====== Working data ======

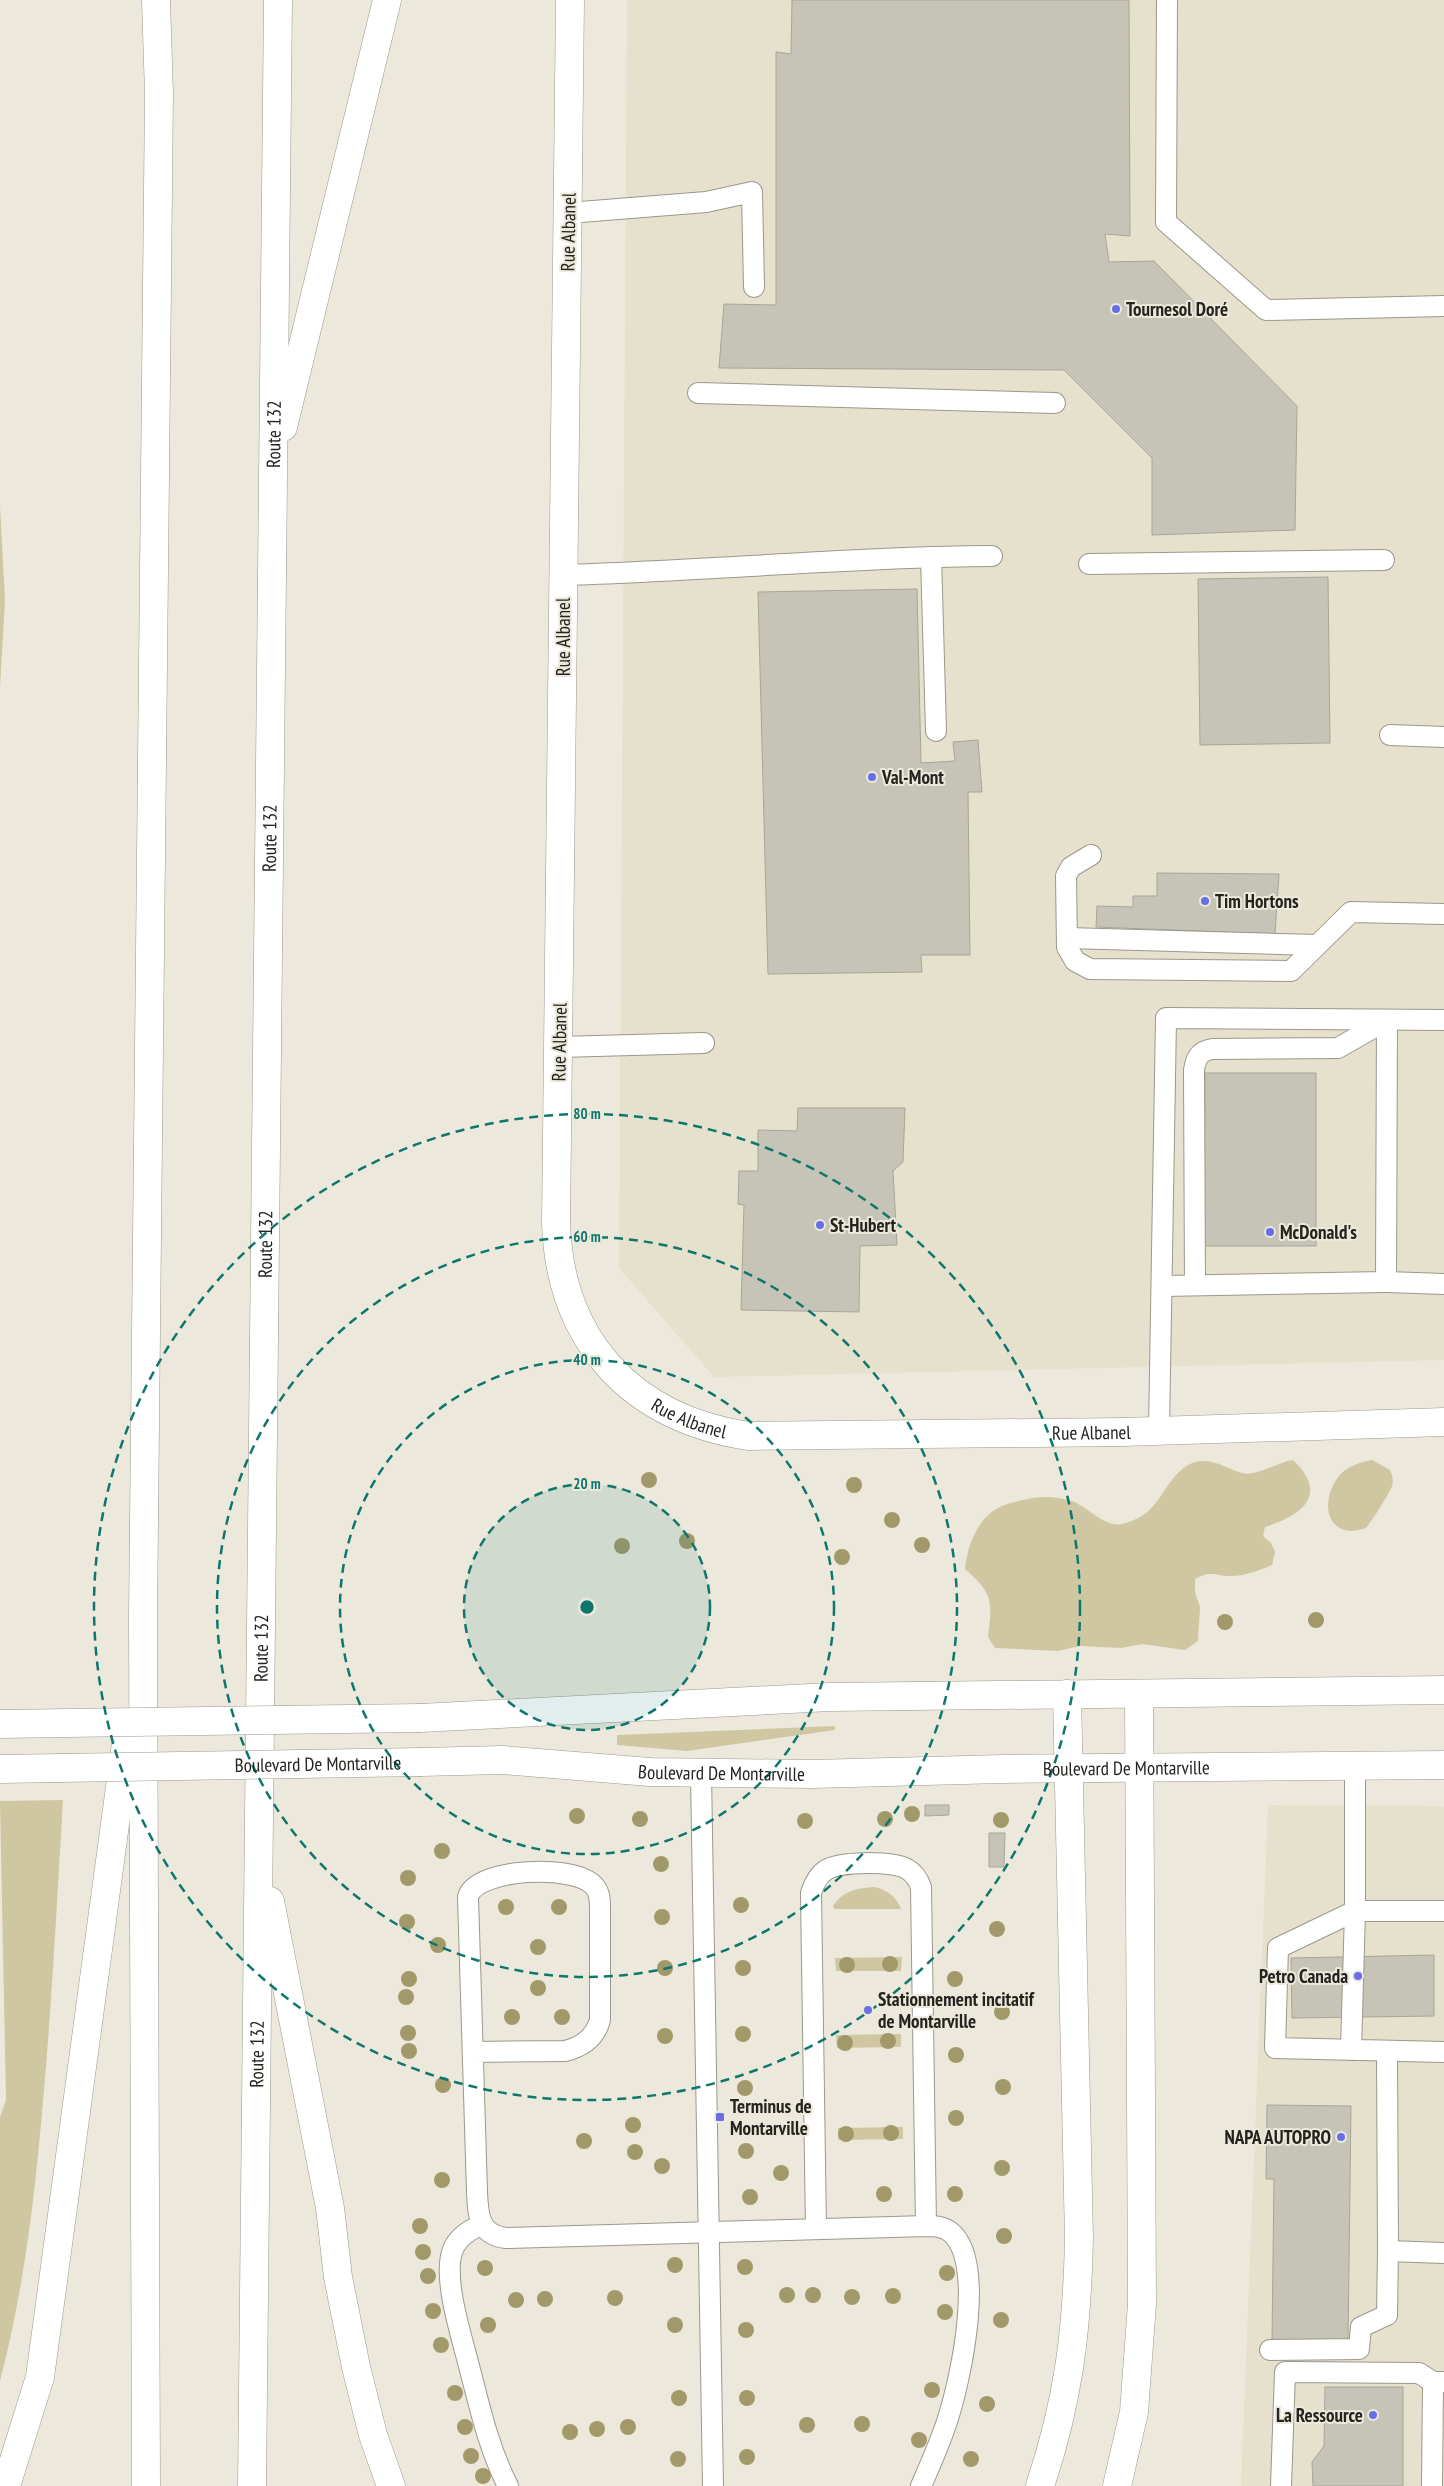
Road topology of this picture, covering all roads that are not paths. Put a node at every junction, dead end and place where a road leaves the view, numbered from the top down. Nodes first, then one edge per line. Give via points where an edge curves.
1 (156, 0) edge
2 (278, 0) edge
3 (386, 0) edge
4 (570, 0) edge
5 (1166, 0) edge
6 (568, 213) junction
7 (754, 287) dead end
8 (1444, 306) edge
9 (698, 393) dead end
10 (1055, 403) dead end
11 (274, 465) junction
12 (992, 556) dead end
13 (931, 557) junction
14 (1384, 560) dead end
15 (1090, 564) dead end
16 (564, 575) junction
17 (936, 731) dead end
18 (1390, 735) dead end
19 (1444, 737) edge
20 (1091, 855) dead end
21 (1444, 914) edge
22 (1067, 938) junction
23 (1317, 946) junction
24 (1387, 1020) junction
25 (1444, 1020) edge
26 (704, 1043) dead end
27 (560, 1046) junction
28 (1386, 1282) junction
29 (1444, 1284) edge
30 (1195, 1285) junction
31 (1162, 1286) junction
32 (1444, 1422) edge
33 (1159, 1430) junction
34 (143, 1618) junction
35 (1444, 1690) edge
36 (1067, 1694) junction
37 (1139, 1694) junction
38 (0, 1724) edge
39 (1444, 1764) edge
40 (1355, 1766) junction
41 (1069, 1768) junction
42 (1140, 1768) junction
43 (0, 1769) edge
44 (701, 1774) junction
45 (259, 1846) junction
46 (1355, 1911) junction
47 (1444, 1911) edge
48 (1352, 2050) junction
49 (1387, 2051) junction
50 (473, 2052) junction
51 (1444, 2052) edge
52 (482, 2225) junction
53 (926, 2226) junction
54 (816, 2229) junction
55 (709, 2232) junction
56 (1388, 2251) junction
57 (1444, 2253) edge
58 (1270, 2350) dead end
59 (1438, 2382) edge
60 (6, 2486) edge
61 (146, 2486) edge
62 (252, 2486) edge
63 (391, 2486) edge
64 (508, 2486) edge
65 (713, 2486) edge
66 (921, 2486) edge
67 (1040, 2486) edge
68 (1116, 2486) edge
69 (1281, 2486) edge
70 (1432, 2486) edge

1 - 34 main road via 159,94
2 - 11 main road, Route 132
3 - 11 main road
4 - 6 main road, Rue Albanel
5 - 8 lane via 1166,222 1266,310
6 - 7 lane via 706,202 752,192
6 - 16 main road, Rue Albanel
9 - 10 lane
11 - 45 main road, Route 132
12 - 13 lane
13 - 16 lane
13 - 17 lane
14 - 15 lane
16 - 27 main road, Rue Albanel
18 - 19 lane
20 - 22 lane via 1071,867 1066,876
21 - 23 lane via 1351,912
22 - 23 lane
22 - 23 lane via 1067,947 1075,961 1090,969 1292,971
24 - 25 lane
24 - 28 lane
24 - 30 lane via 1338,1048 1212,1049 1198,1056 1194,1070
24 - 31 lane via 1166,1018
26 - 27 lane
27 - 33 main road, Rue Albanel via 556,1223 560,1268 573,1311 596,1350 644,1398 704,1428 748,1436
28 - 29 lane
28 - 30 lane
30 - 31 lane
31 - 33 lane
32 - 33 main road, Rue Albanel
34 - 60 main road via 40,2377
34 - 61 main road
35 - 37 main road
36 - 37 main road
36 - 38 main road, bridge via 830,1697 420,1718
36 - 41 main road
37 - 42 main road
39 - 40 main road, Boulevard De Montarville
40 - 42 main road, Boulevard De Montarville
40 - 46 lane
41 - 42 main road, Boulevard De Montarville
41 - 44 main road, Boulevard De Montarville
41 - 67 main road via 1078,2298 1068,2385
42 - 68 main road via 1142,2304 1134,2412
43 - 44 main road, Boulevard De Montarville, bridge via 502,1760
44 - 55 lane
45 - 62 main road, Route 132
45 - 63 main road via 330,2208 338,2277 356,2368 373,2435
46 - 47 lane
46 - 48 lane
46 - 48 lane via 1278,1948 1275,2048
48 - 49 lane
49 - 51 lane
49 - 56 lane
50 - 50 lane via 468,1897 471,1889 500,1876 531,1871 568,1874 591,1882 599,1893 600,1909 600,2020 593,2036 575,2049 564,2051
50 - 52 lane via 478,2218
52 - 55 lane via 492,2235 506,2238
52 - 64 lane via 462,2235 451,2256 450,2273 457,2319 487,2435
53 - 54 lane
53 - 54 lane via 921,1887 913,1874 900,1866 848,1864 824,1871 811,1893
53 - 66 lane via 947,2229 955,2237 967,2264 969,2283 964,2348 956,2391
54 - 55 lane
55 - 65 lane
56 - 57 lane
56 - 58 lane via 1387,2315 1360,2327 1360,2350
59 - 69 lane via 1419,2373 1285,2372
59 - 70 lane

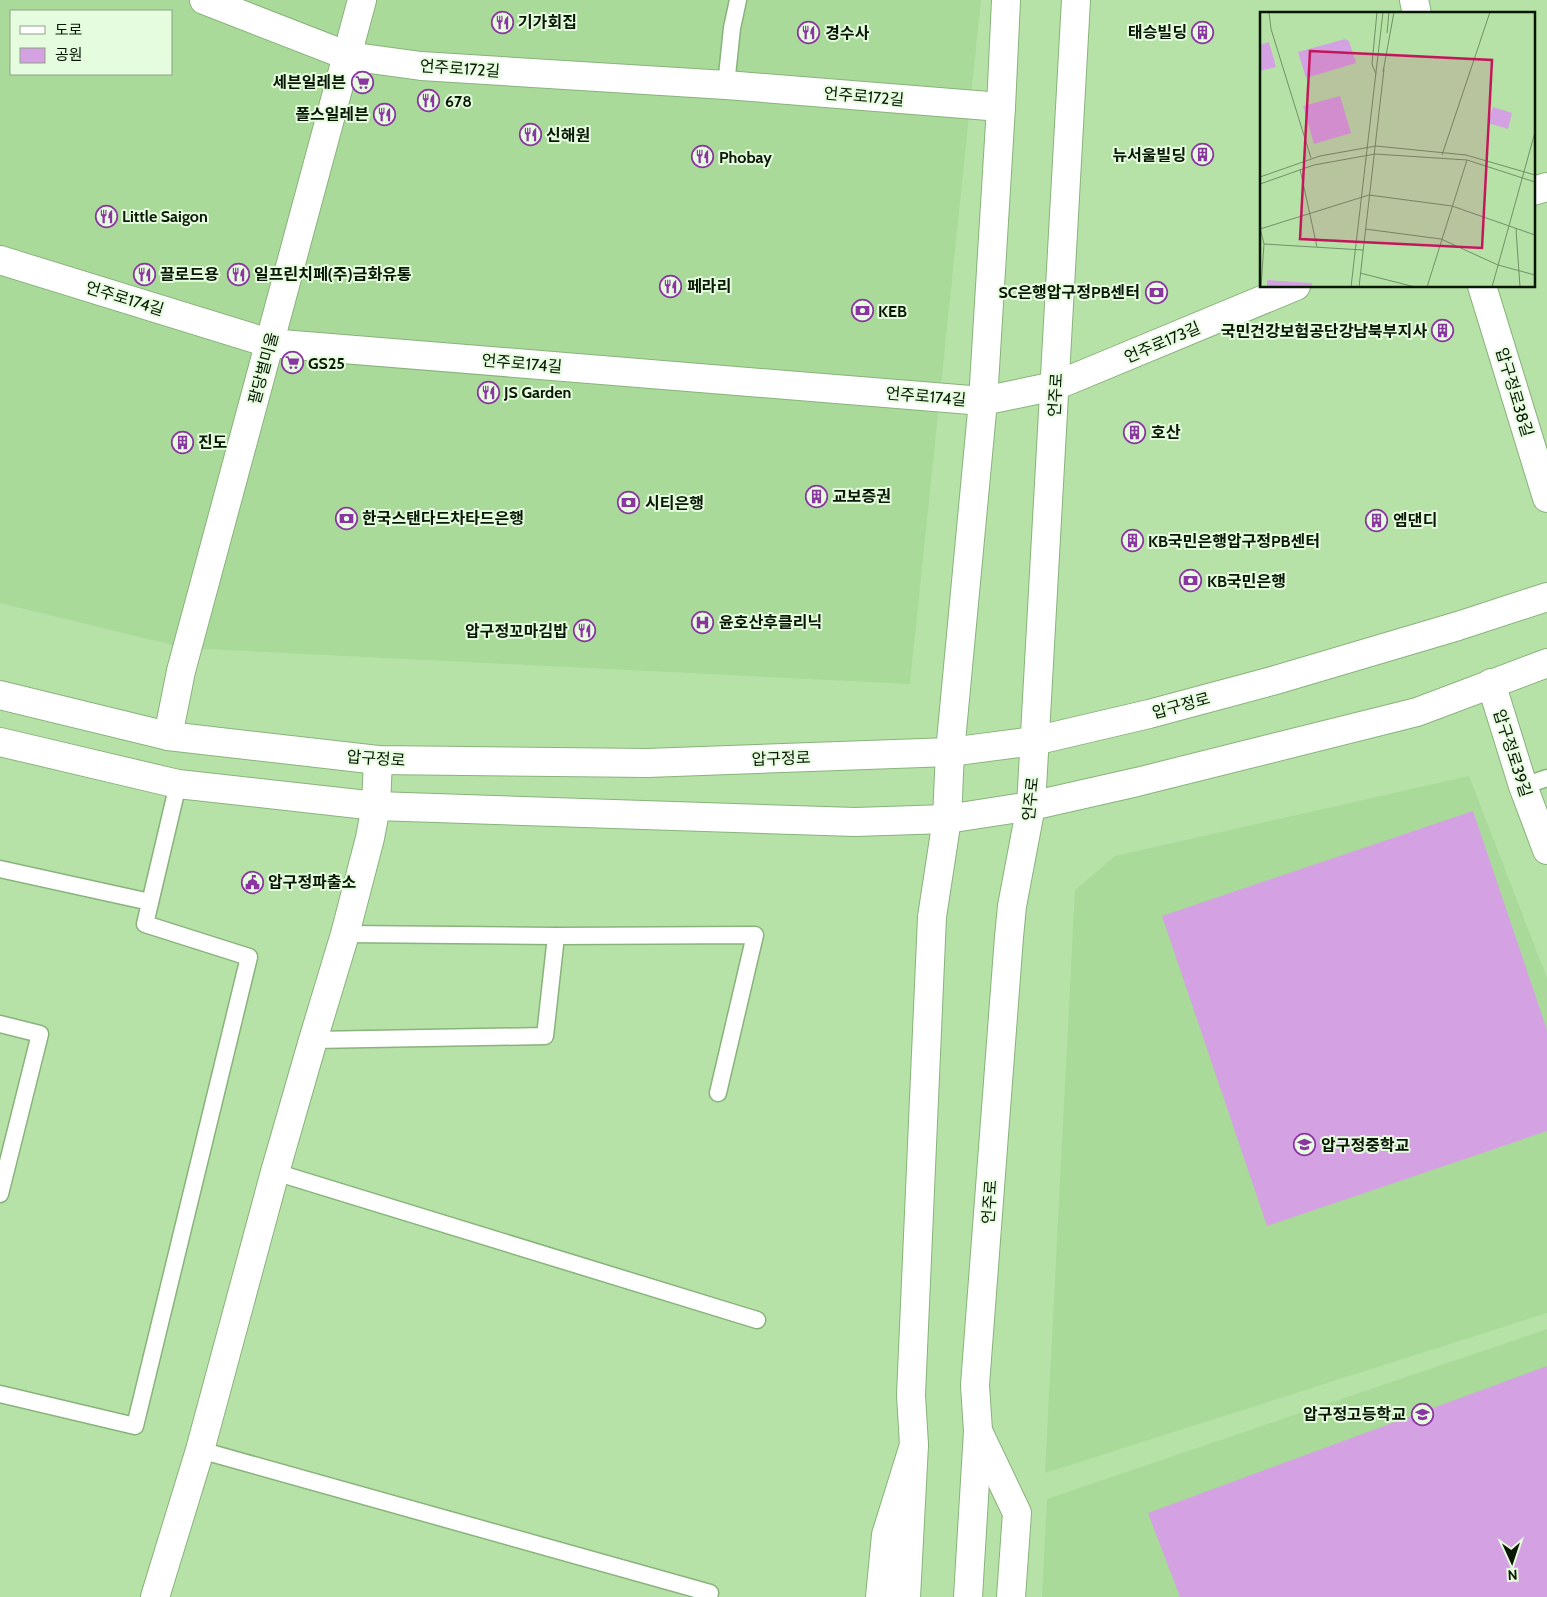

======

### Task prompt
Output the records above exactly, omitting the pictures.

### Response for this exercise
Road topology of this picture, covering all roads that are not paths. Put a node at every junction, dead end and place where a road leaves the view, numbered from the top down. Nodes first, then one edge per line. Give via points where an edge curves.
1 (156, 0) edge
2 (278, 0) edge
3 (386, 0) edge
4 (570, 0) edge
5 (1166, 0) edge
6 (568, 213) junction
7 (754, 287) dead end
8 (1444, 306) edge
9 (698, 393) dead end
10 (1055, 403) dead end
11 (274, 465) junction
12 (992, 556) dead end
13 (931, 557) junction
14 (1384, 560) dead end
15 (1090, 564) dead end
16 (564, 575) junction
17 (936, 731) dead end
18 (1390, 735) dead end
19 (1444, 737) edge
20 (1091, 855) dead end
21 (1444, 914) edge
22 (1067, 938) junction
23 (1317, 946) junction
24 (1387, 1020) junction
25 (1444, 1020) edge
26 (704, 1043) dead end
27 (560, 1046) junction
28 (1386, 1282) junction
29 (1444, 1284) edge
30 (1195, 1285) junction
31 (1162, 1286) junction
32 (1444, 1422) edge
33 (1159, 1430) junction
34 (143, 1618) junction
35 (1444, 1690) edge
36 (1067, 1694) junction
37 (1139, 1694) junction
38 (0, 1724) edge
39 (1444, 1764) edge
40 (1355, 1766) junction
41 (1069, 1768) junction
42 (1140, 1768) junction
43 (0, 1769) edge
44 (701, 1774) junction
45 (259, 1846) junction
46 (1355, 1911) junction
47 (1444, 1911) edge
48 (1352, 2050) junction
49 (1387, 2051) junction
50 (473, 2052) junction
51 (1444, 2052) edge
52 (482, 2225) junction
53 (926, 2226) junction
54 (816, 2229) junction
55 (709, 2232) junction
56 (1388, 2251) junction
57 (1444, 2253) edge
58 (1270, 2350) dead end
59 (1438, 2382) edge
60 (6, 2486) edge
61 (146, 2486) edge
62 (252, 2486) edge
63 (391, 2486) edge
64 (508, 2486) edge
65 (713, 2486) edge
66 (921, 2486) edge
67 (1040, 2486) edge
68 (1116, 2486) edge
69 (1281, 2486) edge
70 (1432, 2486) edge

1 - 34 main road via 159,94
2 - 11 main road, Route 132
3 - 11 main road
4 - 6 main road, Rue Albanel
5 - 8 lane via 1166,222 1266,310
6 - 7 lane via 706,202 752,192
6 - 16 main road, Rue Albanel
9 - 10 lane
11 - 45 main road, Route 132
12 - 13 lane
13 - 16 lane
13 - 17 lane
14 - 15 lane
16 - 27 main road, Rue Albanel
18 - 19 lane
20 - 22 lane via 1071,867 1066,876
21 - 23 lane via 1351,912
22 - 23 lane
22 - 23 lane via 1067,947 1075,961 1090,969 1292,971
24 - 25 lane
24 - 28 lane
24 - 30 lane via 1338,1048 1212,1049 1198,1056 1194,1070
24 - 31 lane via 1166,1018
26 - 27 lane
27 - 33 main road, Rue Albanel via 556,1223 560,1268 573,1311 596,1350 644,1398 704,1428 748,1436
28 - 29 lane
28 - 30 lane
30 - 31 lane
31 - 33 lane
32 - 33 main road, Rue Albanel
34 - 60 main road via 40,2377
34 - 61 main road
35 - 37 main road
36 - 37 main road
36 - 38 main road, bridge via 830,1697 420,1718
36 - 41 main road
37 - 42 main road
39 - 40 main road, Boulevard De Montarville
40 - 42 main road, Boulevard De Montarville
40 - 46 lane
41 - 42 main road, Boulevard De Montarville
41 - 44 main road, Boulevard De Montarville
41 - 67 main road via 1078,2298 1068,2385
42 - 68 main road via 1142,2304 1134,2412
43 - 44 main road, Boulevard De Montarville, bridge via 502,1760
44 - 55 lane
45 - 62 main road, Route 132
45 - 63 main road via 330,2208 338,2277 356,2368 373,2435
46 - 47 lane
46 - 48 lane
46 - 48 lane via 1278,1948 1275,2048
48 - 49 lane
49 - 51 lane
49 - 56 lane
50 - 50 lane via 468,1897 471,1889 500,1876 531,1871 568,1874 591,1882 599,1893 600,1909 600,2020 593,2036 575,2049 564,2051
50 - 52 lane via 478,2218
52 - 55 lane via 492,2235 506,2238
52 - 64 lane via 462,2235 451,2256 450,2273 457,2319 487,2435
53 - 54 lane
53 - 54 lane via 921,1887 913,1874 900,1866 848,1864 824,1871 811,1893
53 - 66 lane via 947,2229 955,2237 967,2264 969,2283 964,2348 956,2391
54 - 55 lane
55 - 65 lane
56 - 57 lane
56 - 58 lane via 1387,2315 1360,2327 1360,2350
59 - 69 lane via 1419,2373 1285,2372
59 - 70 lane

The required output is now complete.